# Task to carry out
Decide whether each statement agrees with the passage below on dissolved oxygen and 4-NiP reduction. Answer yes or no for each, quoting the words of the passage that decide it.
(a) Without oxygen removal, the absorbance in ethanol does not change.
(b) Removing oxygen from the aqueous reaction mixture makes the apparent rate constant ten times larger.
(c) The N₂ purge is carried out after NaBH₄ and Ag NPs are added.

# Text segment
-- -- --

Fig. 10 Effect of pH on the 4-NiP reduction rate in 50 vol% aqueous ethanol.

Effect of dissolved oxygen on 4-NiP reduction kinetics

Removal of the dissolved oxygen from the reaction medium prior to reaction results in a substantially improved catalytic performance in both water and ethanol. Without oxygen removal, the 4-NiP absorbance only gradually decreases with time in aqueous medium and no change in the absorbance is detected in ethanol (Fig. 11a). However, when the reaction mixture is purged with N₂ prior to the addition of NaBH₄ and Ag NPs, a rapid decay in absorbance at 400 nm is observed in water after the catalyst addition, while in ethanol the reduction proceeds at a moderate rate. Fig. S3† shows the effect of oxygen removal on the kinetics of 4-NiP reduction in water and ethanol. The apparent rate constant increases 6 times after oxygen removal from aqueous reaction mixture (Table 3). Worth mentioning, the 4-NiP reduction rate in ethanol after oxygen removal is comparable to that obtained in water without N₂ purging (Fig. 11a and S3†). The apparent rate constants in water under oxygen-saturated conditions and in ethanol under N₂ atmosphere were 0.68 × 10⁻³ s⁻¹ and 0.54 × 10⁻³ s⁻¹, respectively (Table 3).

-- -- --

# Raw data
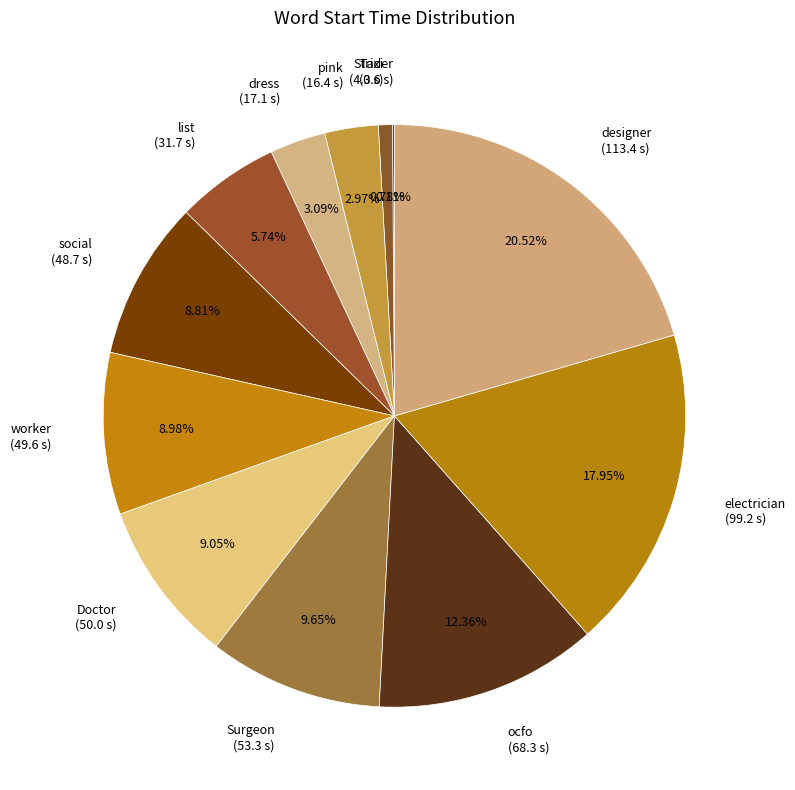

Which category has the biggest portion of the pie?

designer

-- -- --

# Exercise solution
(a) Yes: "no change in the absorbance is detected in ethanol"
(b) No: "The apparent rate constant increases 6 times after oxygen removal from aqueous reaction mixture"
(c) No: "the reaction mixture is purged with N₂ prior to the addition of NaBH₄ and Ag NPs"